No one is so smart he knows a way to defeat industry standard machines and techniques used worldwide for a century.

You assume these machines run themselves, that they produce the results. Jed, that's naive.

You are probably right, in this case, i.e., this is very unlikely to be fraud. But that's like someone who believes he can't lose, and the proof is that he didn't lose in this or that case. You know, there is this scheme for making money with roulette. You double your bet each time, if you lose. People who believe this trick actually do make money. Most of the time. A little money. Then they lose their shirts. Maybe. It's unlikely enough that they might go on for a long time, making a small amount of money. Then the amount they need to bet turns out to be more than they can raise. Or if they raise it, they lose it. The odds don't change.


Fraudulent accounting techniques allowed it to be listed as the seventh largest company in the United States . . .

Accounting techniques and like cannot be compared to a machine such as a calorimeter.

Jed, you are completely missing the point. Machines don't set up measurements and report them, people do. Fool or corrupt the people, you can report anything. People believed that a fraud on the scale of Enron was impossible, surely it would be noticed, how could the numbers in accounting reports be wrong, surely someone would blow the whistle?

Machines must obey the laws of physics.

that's what they said about cold fusion.

An accounting system can have any value stuffed into memory by the programmer at any stage in the process. For this reason, a computerized voting system is permanently suspect. There is no such thing, even in principle, as a computerized voting system that cannot be corrupted.

Well, this would be my point, it could be made very difficult. You make it difficult with multiple redundancy, independent validations. And that, Jed, is what we are waiting for. The more independent validations, the lower the possibility of fraud.

(Granted, some are a lot easier to corrupt than others. They used to make voting systems with Data General Nova computers, which I used to program. They had zero security. Any programmer who read the manual would know how to sign on via modem, find, and change any number or ASCII value in the 64 KB memory without leaving a trace. They now make them with Microsoft Win-CE, a.k.a. "wince," which is like constructing a maximum security prison with nothing more than three feet of chickenwire fencing around the perimeter.)

I've worked with voting system experts for years, this is a long-term interest of mine. My proposal for voting validation I've called PBI, Public Ballot Imaging. It's already legal in some states for anyone to photograph ballots.

So, you use paper ballots, machine readable (why not? Op-Sense is very old).

The ballot box is constantly observed during the voting process. When the polls close, the ballot box is opened by an officer and the officer, in view of many observers (there are present laws allowing observers to this process, generally), the ballots are laid out on a table. A label is affixed to each ballot that is unique. (This is repeated as necessary.) And observers photograph the ballots, taking their cameras away independently.

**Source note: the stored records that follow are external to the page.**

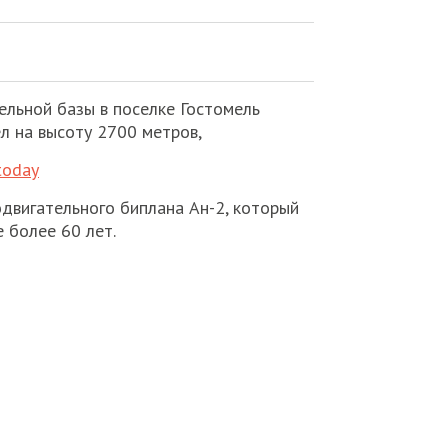
ельной базы в поселке Гостомель
л на высоту 2700 метров,
.today
двигательного биплана Ан-2, который
 более 60 лет.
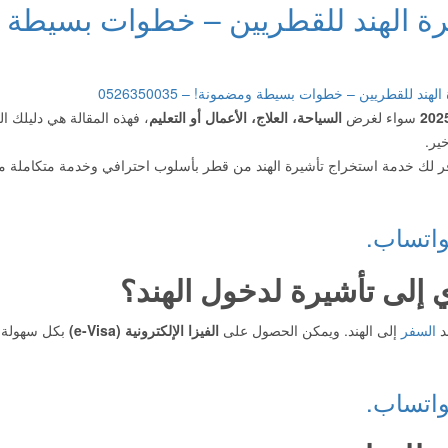
رة الهند للقطريين – خطوات بسيطة
202
سواء لغرض
السياحة، العلاج، الأعمال أو التعليم
، فهذه المقالة هي دليلك ا
ير.
ر لك خدمة استخراج تأشيرة الهند من قطر بأسلوب احترافي وخدمة متكاملة من
واتساب.
 إلى تأشيرة لدخول الهند؟
د
السفر
إلى الهند. ويمكن الحصول على
الفيزا الإلكترونية (e-Visa)
بكل سهولة 
واتساب.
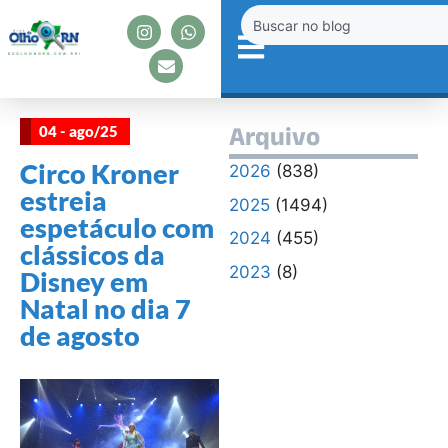
04 - ago/25
Arquivo
Circo Kroner
2026
(838)
estreia
2025
(1494)
espetáculo com
2024
(455)
clássicos da
2023
(8)
Disney em
Natal no dia 7
de agosto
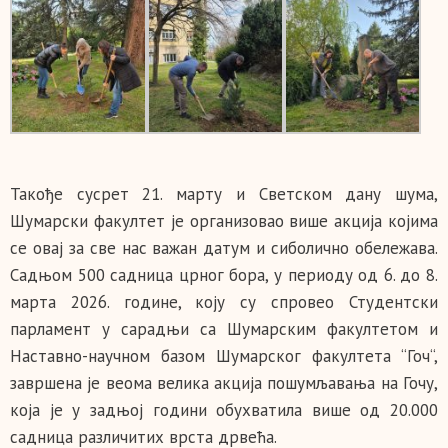
Такође сусрет 21. марту и Светском дану шума,
Шумарски факултет је организовао више акција којима
се овај за све нас важан датум и сиболично обележава.
Садњом 500 садница црног бора, у периоду од 6. до 8.
марта 2026. године, коју су спровео Студентски
парламент у сарадњи са Шумарским факултетом и
Наставно-научном базом Шумарског факултета “Гоч“,
завршена је веома велика акција пошумљавања на Гочу,
која је у задњој години обухватила више од 20.000
садница различитих врста дрвећа.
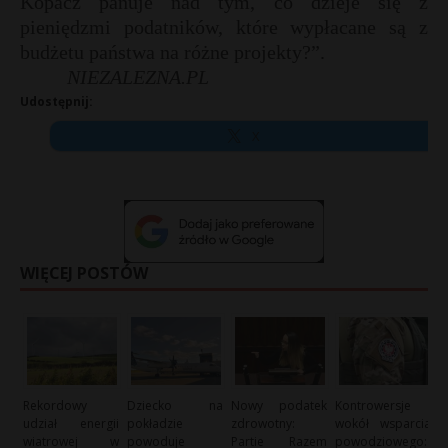
Kopacz panuje nad tym, co dzieje się z
pieniędzmi podatników, które wypłacane są z
budżetu państwa na różne projekty?”.
NIEZALEZNA.PL
Udostępnij:
X
WIĘCEJ POSTÓW
Rekordowy
Dziecko na
Nowy podatek
Kontrowersje
udział energii
pokładzie
zdrowotny:
wokół wsparcia
wiatrowej w
powoduje
Partie Razem
powodziowego:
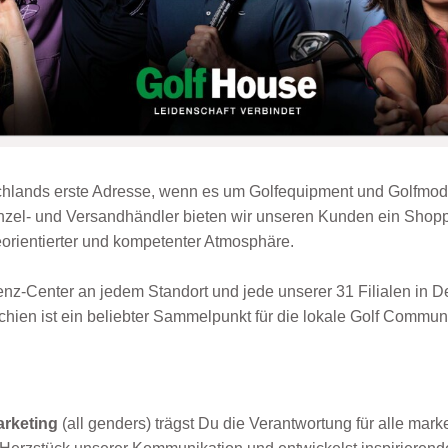
chlands erste Adresse, wenn es um Golfequipment und Golfmod
nzel- und Versandhändler bieten wir unseren Kunden ein Shopp
eorientierter und kompetenter Atmosphäre.
nz-Center an jedem Standort und jede unserer 31 Filialen in D
hien ist ein beliebter Sammelpunkt für die lokale Golf Communi
arketing
(all genders) trägst Du die Verantwortung für alle mark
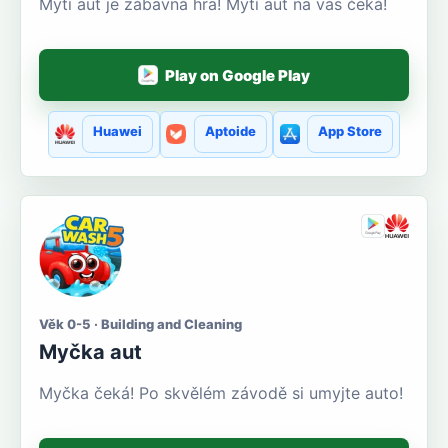
Mytí aut je zábavná hra! Mytí aut na vás čeká!
Play on Google Play
Huawei
Aptoide
App Store
Věk 0-5 · Building and Cleaning
Myčka aut
Myčka čeká! Po skvělém závodě si umyjte auto!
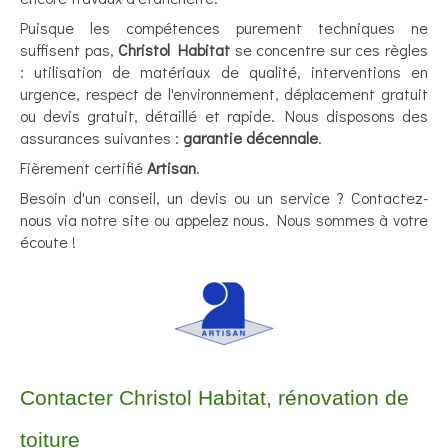
Puisque les compétences purement techniques ne
suffisent pas,
Christol Habitat
se concentre sur ces règles
: utilisation de matériaux de qualité, interventions en
urgence, respect de l'environnement, déplacement gratuit
ou devis gratuit, détaillé et rapide. Nous disposons des
assurances suivantes :
garantie décennale
.
Fièrement certifié
Artisan
.
Besoin d'un conseil, un devis ou un service ? Contactez-
nous via notre site ou appelez nous. Nous sommes à votre
écoute !
Contacter Christol Habitat, rénovation de
toiture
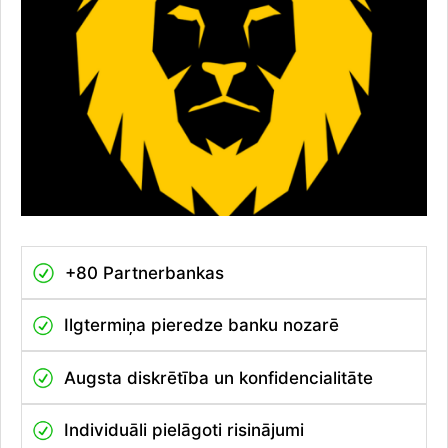
+80 Partnerbankas
Ilgtermiņa pieredze banku nozarē
Augsta diskrētība un konfidencialitāte
Individuāli pielāgoti risinājumi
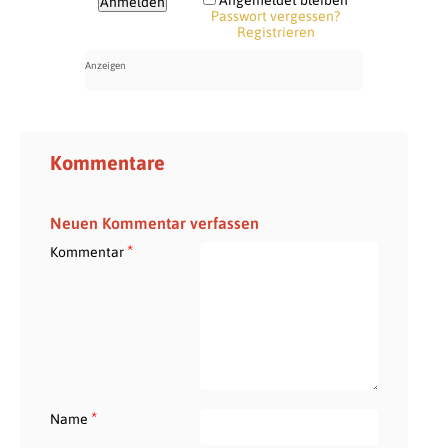
Passwort vergessen?
Registrieren
Kommentare
Neuen Kommentar verfassen
*
Kommentar
*
Name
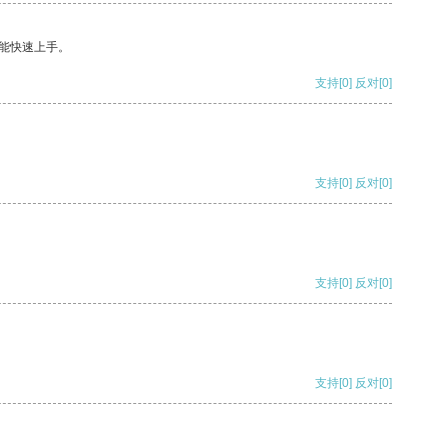
能快速上手。
支持
[0]
反对
[0]
支持
[0]
反对
[0]
支持
[0]
反对
[0]
支持
[0]
反对
[0]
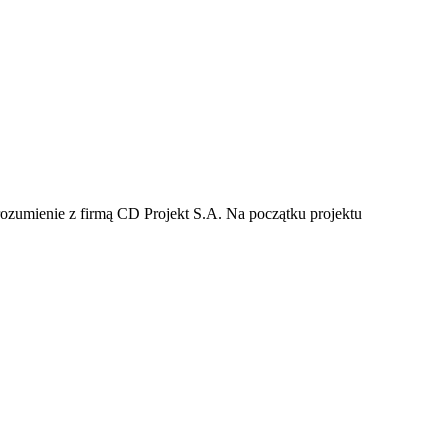
rozumienie z firmą CD Projekt S.A. Na początku projektu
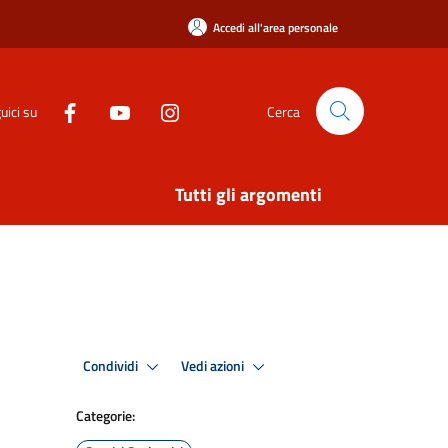
Accedi all'area personale
uici su
Cerca
Tutti gli argomenti
Condividi
Vedi azioni
Categorie:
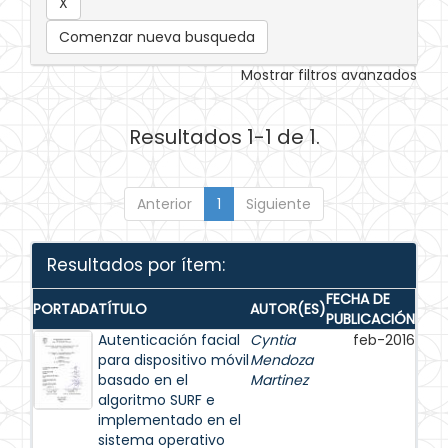
Comenzar nueva busqueda
Mostrar filtros avanzados
Resultados 1-1 de 1.
Anterior
1
Siguiente
Resultados por ítem:
FECHA DE
PORTADA
TÍTULO
AUTOR(ES)
PUBLICACIÓN
Autenticación facial
Cyntia
feb-2016
para dispositivo móvil
Mendoza
basado en el
Martinez
algoritmo SURF e
implementado en el
sistema operativo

The ballots are then scanned to derive official results. The public scans are published. However, the independent ballot images are put up on web sites. Media will do their own scans, immediately, but also the public can simply look at the ballots and read them and record what they read. This makes the whole public, all who care to participate, into observers *of the counting process*. Beause ballots have been serialized, it's easy to check any questionable count.

(Conflict in vote-counting often has to do with anomalies on individual ballots.)

The original ballots are immediately, after the public scan, sequestered under seal.

This is a cheap system, in fact, far less expensive than the fancy computerized voting equipment that is apparently easily corruptible. Paper ballots. The public system can be designed for cheap, because high security isn't so important *if it can all be verified, easily.*

That is the power of multiple independent observation. Same principle is involved with review of Rossi. The more independent observations, the more access the independent observers have, the lower the possibility of fraud.